April is national child abuse prevention month
by Laura Stone | April 26, 2018 10:15 am
Last Updated: April 26, 2018 at 9:12 am
To many, children represent the future of our communities, states, countries and the world. Their potential and promise spur parents and teachers alike to educate and encourage them, applauding their successes. However, there’s a darker side to some homes. In these places, children struggle to feed and take care of themselves, at times struggling with being ignored and neglected and at other times, fearing for their safety and well-being.
April is National Child Abuse Prevention Month. According to www.childwelfare.gov, this observance “recognizes the importance of families and communities working together to prevent child abuse and neglect and promotes the social and emotional well-being of children and families.”
In 1974, President Nixon signed the Child Abuse Prevention and Treatment Act (CAPTA), the first Federal child protection legislation, which provided Federal assistance to states for prevention, identification and treatment programs. 1978 saw the publication of the first report of the Federal Advisory Board on Child Abuse and Neglect. This stressed the need to push for prevention efforts to be as prominent as identifying and mitigating abusive situations.

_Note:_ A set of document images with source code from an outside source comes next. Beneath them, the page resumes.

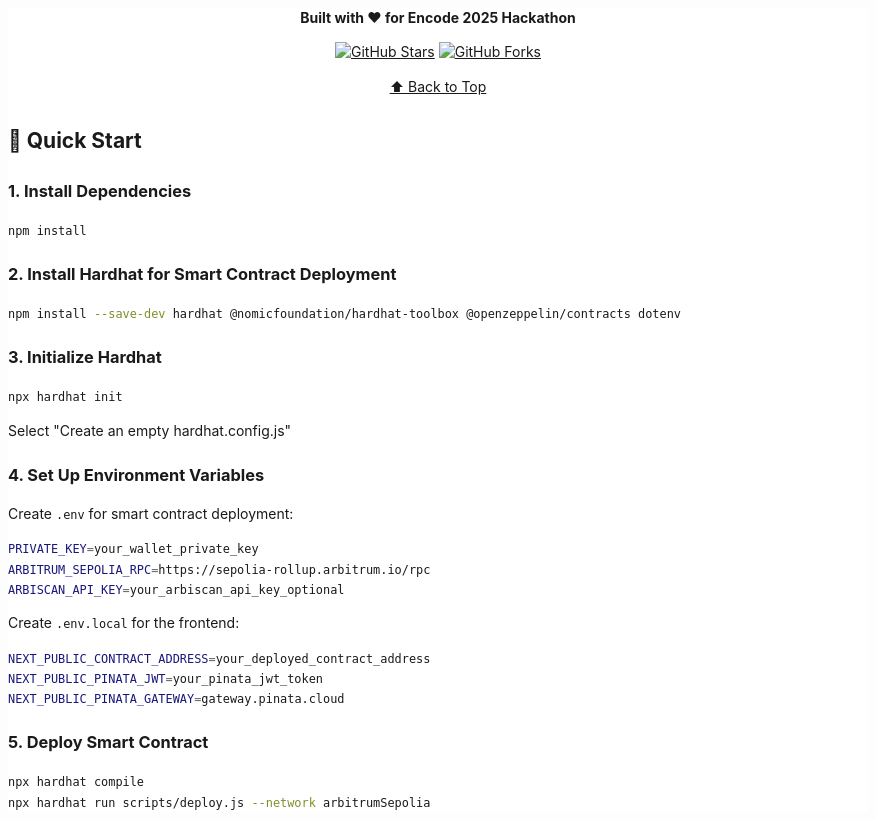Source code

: 
<div align="center">

**Built with ❤️ for Encode 2025 Hackathon**

[![GitHub Stars](https://img.shields.io/github/stars/chinmayraj28/encode-2025?style=social)](https://github.com/chinmayraj28/encode-2025)
[![GitHub Forks](https://img.shields.io/github/forks/chinmayraj28/encode-2025?style=social)](https://github.com/chinmayraj28/encode-2025/fork)

[⬆ Back to Top](#-artist-blockchain-platform)

</div>

## 🚀 Quick Start

### 1. Install Dependencies

```bash
npm install
```

### 2. Install Hardhat for Smart Contract Deployment

```bash
npm install --save-dev hardhat @nomicfoundation/hardhat-toolbox @openzeppelin/contracts dotenv
```

### 3. Initialize Hardhat

```bash
npx hardhat init
```

Select "Create an empty hardhat.config.js"

### 4. Set Up Environment Variables

Create `.env` for smart contract deployment:

```bash
PRIVATE_KEY=your_wallet_private_key
ARBITRUM_SEPOLIA_RPC=https://sepolia-rollup.arbitrum.io/rpc
ARBISCAN_API_KEY=your_arbiscan_api_key_optional
```

Create `.env.local` for the frontend:

```bash
NEXT_PUBLIC_CONTRACT_ADDRESS=your_deployed_contract_address
NEXT_PUBLIC_PINATA_JWT=your_pinata_jwt_token
NEXT_PUBLIC_PINATA_GATEWAY=gateway.pinata.cloud
```

### 5. Deploy Smart Contract

```bash
npx hardhat compile
npx hardhat run scripts/deploy.js --network arbitrumSepolia
```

In 1982, Congress declared June 6-12 should be National Child Abuse Prevention Week, and in 1983, President Reagan proclaimed April to be National Child Abuse Prevention Month. This tradition continues today, raising awareness, engaging communities and offering help to struggling families.
Today’s focus is centered on not only preventing abuse and neglect but also on overall family well-being, which fosters a home environment conducive to love and support. Outreach programs can be found in many communities, and involved churches, shelters and counseling services have become easier and easier to find for those seeking help.
Has the nightmare of abuse ended for all children? Sadly, no. Yet with increased community awareness and heightened teacher education on the signs and symptoms of possible abuse, more and more families are receiving the assistance they need to prevent further abuse and neglect.